A U.S. pilot prepares for a mission in the cockpit of an F-16 Fighting Falcon at Bagram Air Field in Afghanistan in November 2015. U.S. military officials said Thursday, Feb. 11, 2016, that coalition airstrikes and operations are increasing against an estimated 1,000 to 3,000 Islamic State fighters in Afghanistan.


By TARA COPP | STARS AND STRIPES Published: February 11, 2016

WASHINGTON — The United States is increasing airstrikes and operations against an estimated 1,000 to 3,000 Islamic State fighters in eastern Afghanistan to keep them from establishing a base of operations there.  

Brig. Gen. Wilson Shoffner, a Kabul-based spokesman for Operation Resolute Support, said many of the new Islamic State fighters are militants from other terror groups who have "rebranded" themselves as part of the Islamic State group.

The Islamic State first announced its presence in Afghanistan in January 2015 and is viewed now as "operationally emergent," Shoffner said.
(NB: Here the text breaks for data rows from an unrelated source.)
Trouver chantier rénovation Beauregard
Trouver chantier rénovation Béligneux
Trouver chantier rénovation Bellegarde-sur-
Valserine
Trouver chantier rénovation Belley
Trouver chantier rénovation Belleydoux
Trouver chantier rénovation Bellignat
With the expanded rules of engagement approved by President Barack Obama in December, U.S. forces have launched raids and airstrikes to keep the Islamic State in Afghanistan from coalescing. Shoffner said most of the estimated 1,000-3,000 Islamic State fighters in Afghanistan are located in the southern part of Nangarhar province, which borders Pakistan.

"We are seeing [the Islamic State group] attempting to do low-level recruiting and propaganda in in various places [in Afghanistan,]" Shoffner said. "Almost all of those with the exception of Nangarhar province in the east are unsuccessful. So, very, very low level activity with the exception of the east. And in the east, in Nangahar province, we are seeing [the Islamic State] attempting to establish a base of operations there."
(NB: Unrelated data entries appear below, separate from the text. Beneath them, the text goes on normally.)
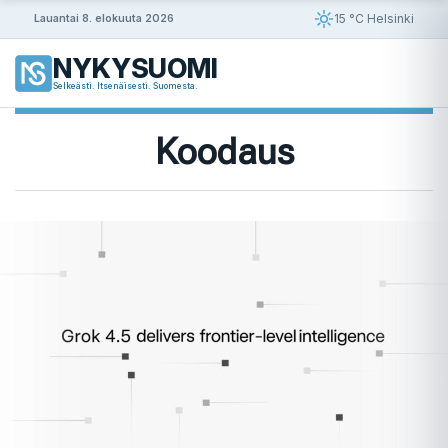
Siirry
15 °C Helsinki
Lauantai 8. elokuuta 2026
sisältöön
NYKYSUOMI
Selkeästi. Itsenäisesti. Suomesta.
Koodaus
Afghan security forces are attacking the fighters in Nangarhar to keep the group from growing.

The United States has "significantly increased pressure and the number of strikes…conducted against [the Islamic State] in Nangarhar province in the last three weeks,” Shoffner said, though he would not elaborate on how many airstrikes were conducted.

Shoffner said the Islamic State's growth in Nangarhar province was "relatively contained."

"What we are not seeing is [the Islamic State] having the ability from either Iraq or Syria to orchestrate operations in Afghanistan. We're not seeing [the Islamic State] having the ability to conduct operations in Afghanistan in more than one place at a time," he said.